7.     These are the same as the requirements for the Anonymous Sources Exception to the Hearsay Rule.

 

See handouts - “Exceptions to Hearsay.”

 

8.     See text - page 4:13 - 4:19 (F, G & H).

Note: in order to obtain a search warrant to arrest a suspect in a third party premise in Missouri, you must have a felony search warrant.

 

9.     See text – page 4:18 – 4:19 (6) for general discussion of pretextual arrests and detentions.

 

        Regarding “pretext” issue raised on page 4:18 (middle) of the text:  The Attorney General states in January 1999 issue of FrontLine Report (Vol.6 No.1, pg. 5) that Iowa v Knowles (1998) does not effect RSMo Sec. 544.216, which allows certified peace officers to make a full custodial arrest for traffic offenses, including infractions.  AG states “officers have no reason to fear defense motions challenging the admission in court of evidence seized.”  Therefore Missouri is not a state that adheres to the “pretext” doctrine.

 

Case law: Atwater v.

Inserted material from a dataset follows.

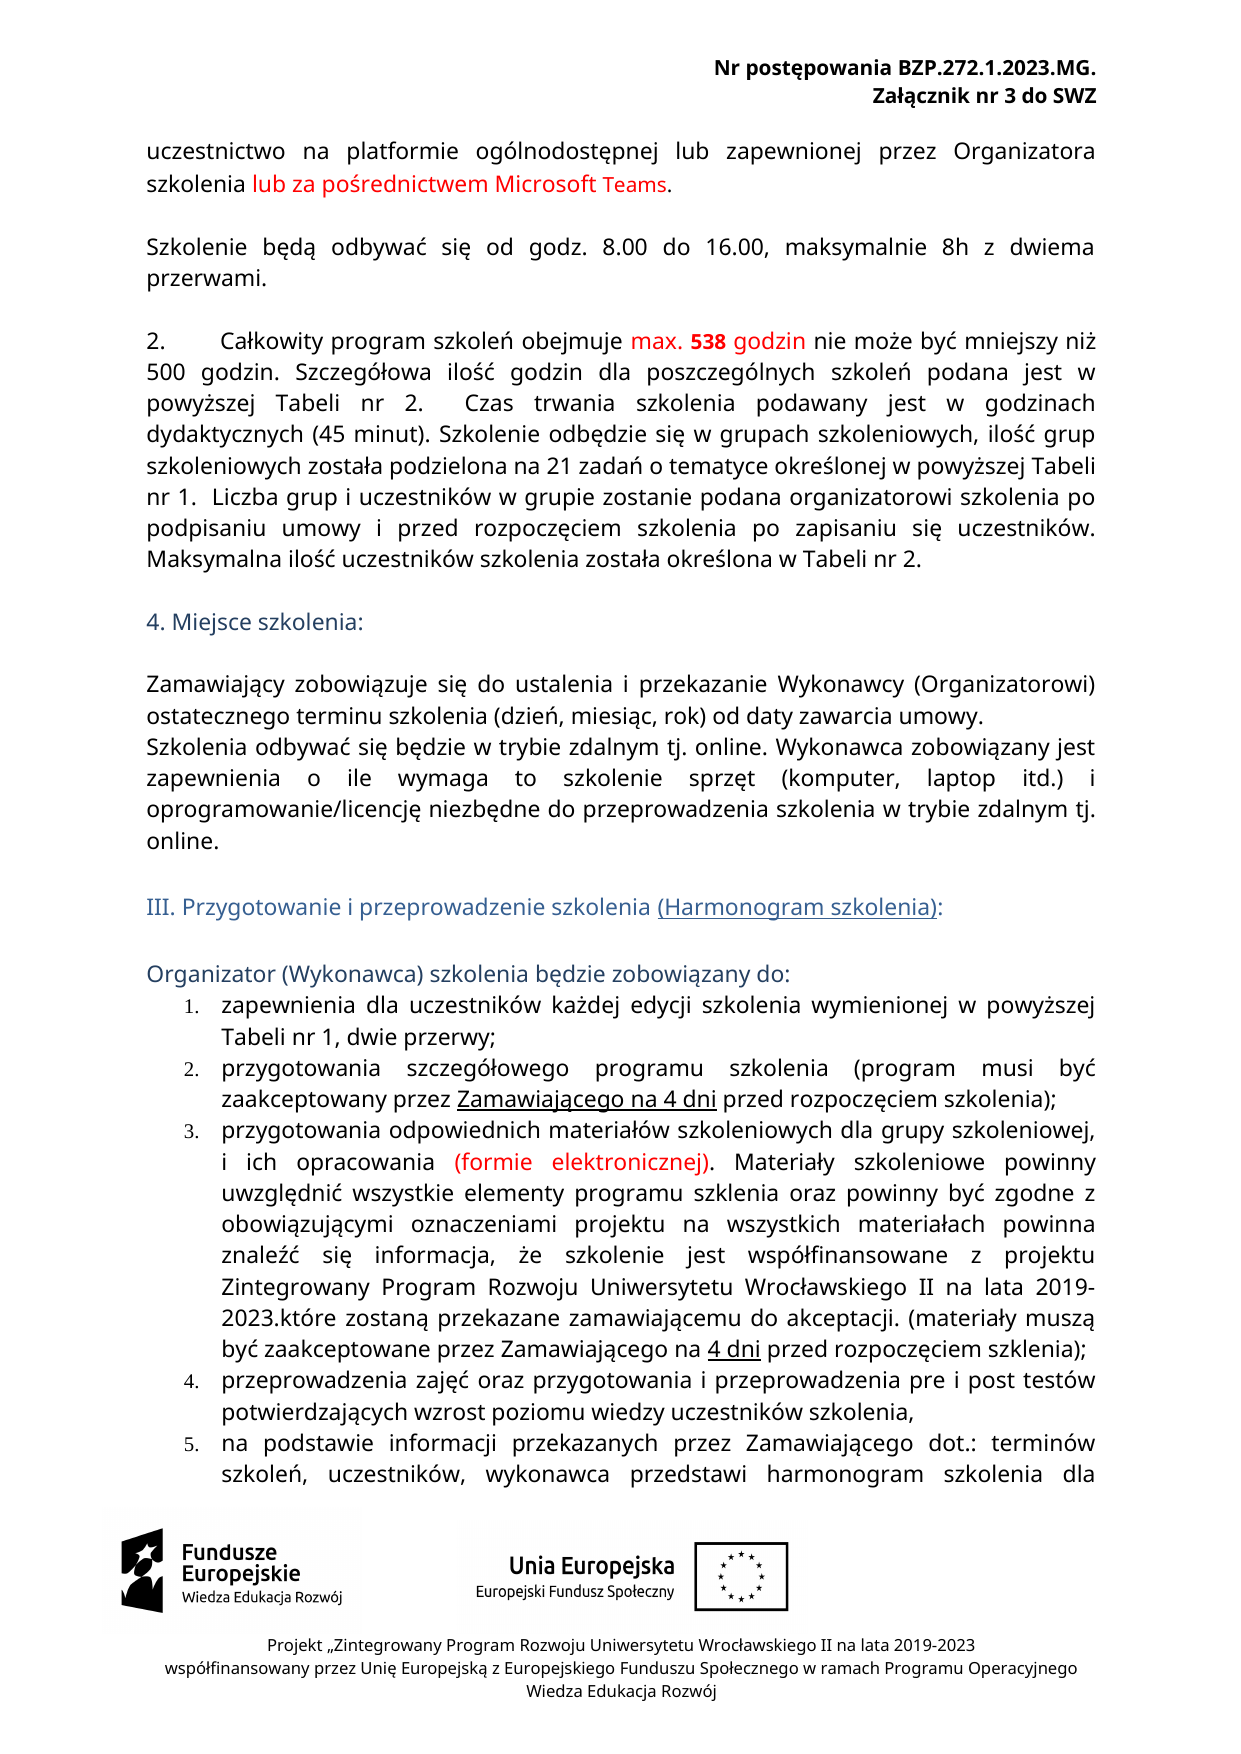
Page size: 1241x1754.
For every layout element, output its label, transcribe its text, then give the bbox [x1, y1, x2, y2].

City of Lago Vista (2001) – an officer may, at his/her discretion, make a custodial arrest of an individual for any criminal offense, even offenses that would only be punishable by a fine.  RSMo 544.216 already gives this power to Missouri officers, as well as allowing them to arrest for non-criminal infractions and ordinance violations.

 

Arkansas v. Sullivan (2001) – expanded Court decision in U.S. v. Whren (1996) which established that officers may arrest for any crime for which they have probable cause with having to show that the arrest was a pretext for a desire to investigate another crime.  In Sullivan, the officer actually arrested a subject on a minor traffic violation after he realized that the driver might be a suspect in another crime, with the intent to search the car incident to arrest in hopes of finding evidence of that other crime.